___ DOCUMENT TEXT

VMblog spoke with Michel
Tricot, co-founder and CEO of Airbyte, a company which
started in 2020 as an open-source data integration platform with a vision of
commoditizing data integration pipelines across all industries and
organizations. Read to learn more about the company, how they are solving data integration issues for their customers, and what he sees as the future of data movement.
VMblog: First of all, give us an overview
of Airbyte and a bit of its history.
Michel Tricot: Airbyte
is the fastest-growing open-source data integration platform. Airbyte was
co-founded by myself (former director of engineering and head of
integrations at Liveramp and RideOS) and John Lafleur (serial dev tool
entrepreneur) and has raised total funding of $181.2 million with a valuation
of $1.5 billion since its inception in mid-2020.
With
our growing community of 9,000 data practitioners and 400 contributors, Airbyte
is redefining the standard for moving and consolidating data from different
sources like APIs and databases to destinations like data warehouses and data
lakes in a process called extract, load, and transform (ELT). Over the past
year and a half, more than 30,000 companies have used Airbyte to sync data from
sources such as Postgres, MySQL, Facebook Ads, Salesforce, Stripe, and connect
to destinations that include Redshift, Snowflake, Databricks and BigQuery.
Airbyte's
open-source data integration solves two big problems: First, removing the need
for companies to build or maintain data connectors. Second, providing access to
hundreds of long-tail out-of-the-box connectors.
VMblog: Why has Airbyte put Open Source at
the forefront of your mission to solve data integration?
Tricot: No company with a
closed-source solution will be able to keep up with a community-powered
open-source platform when it comes to the speed at which we can build and
maintain reliable connectors. If you're using a closed-source solution, it will
only support your needs for a limited number of connectors. Outside of those,
you will need an in-house data engineering team to build and maintain
connectors, which most of us know is not a walk in the park. This is why Open
Source is the only future-proof way to solve data integration, especially as we
use more and more tools to move data.

______
___ DATASET RECORDS

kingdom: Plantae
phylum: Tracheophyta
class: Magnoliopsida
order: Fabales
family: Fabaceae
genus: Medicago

______

**GIVEN PROBLEM A:**
Answer these questions from the Airbyte interview:
(i) How much total funding has Airbyte raised?
(ii) Who co-founded Airbyte with Michel Tricot?
(iii) How many companies have used Airbyte over the past year and a half?
**GIVEN PROBLEM B:** Carry on the Airbyte interview from its final sentence.

**TASK RESPONSE A:**
(i) $181.2 million
(ii) John Lafleur
(iii) More than 30,000

**TASK RESPONSE B:**
VMblog: What are the problems with data
integration today?
Tricot: Data integration
and reliable piping of data are EXTREMELY hard problems. But they always
disguise themselves as simple. Most people eventually realize that while
building data integration might be easy, maintaining data integration is
increasingly more complex every month. There will always be something missing
or needing to be fixed, and this quickly becomes unsustainable as illustrated
in our "just a little script" article.
VMblog: What problem are you solving for
your users? How do you solve them better?
Tricot: This inability to
maintain a growing number of data integrations is why many closed-source
solutions plateau at about 150 connectors. The cost of adding and maintaining
new connectors grows continually as the demand for those long-tail connectors
drops off rapidly. We would argue that the ROI quickly deteriorates after about
50 connectors. You can see examples of this with closed-source companies that
attempt to address the long tail of connectors, but quickly run into quality
issues by spreading their dev teams too thin. This demonstrates that they can't
maintain connectors at scale on their own.
With Airbyte, we
have built an amazing community of core users, with over 40,000 deployments and
over 400 contributors. Every day, we receive dozens of pull requests (PRs) for
connector improvements, documentation requests, schema changes and because of
this, we are able to evolve the Airbyte offering at an exponential rate. It's a
textbook flywheel effect: more contributors = more capabilities and connectors
= even more contributors, and so on. This is how we will achieve our mission of
making data available and actionable to everyone, everywhere.
VMblog: How is Open Source fundamental to
solving these problems?
Tricot: Open Source gives
control, freedom, and agency to a data engineer. If a connector breaks, either
the fix has already been addressed by the community or you can fix it on your
own time, in your own way, and share the improvement with everyone else.
VMblog: What do you see as the future of
data movement?
Tricot: There
are three main components to a data stack: Extract-Load (Airbyte), the
processing engine (Snowflake, Databricks, Bigquery and others), and activation
(BI, Dashboarding, reverse-ETL).
Of the three main
components, only Processing & BI/Dashboarding have mature solutions.
Everything related to integrations (Extract-Load and reverse-ETL) can't be
considered mature if the solution is closed-source and doesn't address the
custom and long-tail needs of all companies.
The same applies
to reverse-ETL, and Airbyte is in a great position to tackle it. All companies
want to know where their data comes from, and want access to data lineage,
which reverse-ETL-only solutions can't provide. Airbyte can fill this gap by
knowing where the data came from to begin.
This explains our
investors' reasoning behind our Series-B valuation: Open Source will not only
dominate EL, but also reverse-ETL. That's our mission: making data available
and actionable to everyone, everywhere.
VMblog: What's next for Airbyte?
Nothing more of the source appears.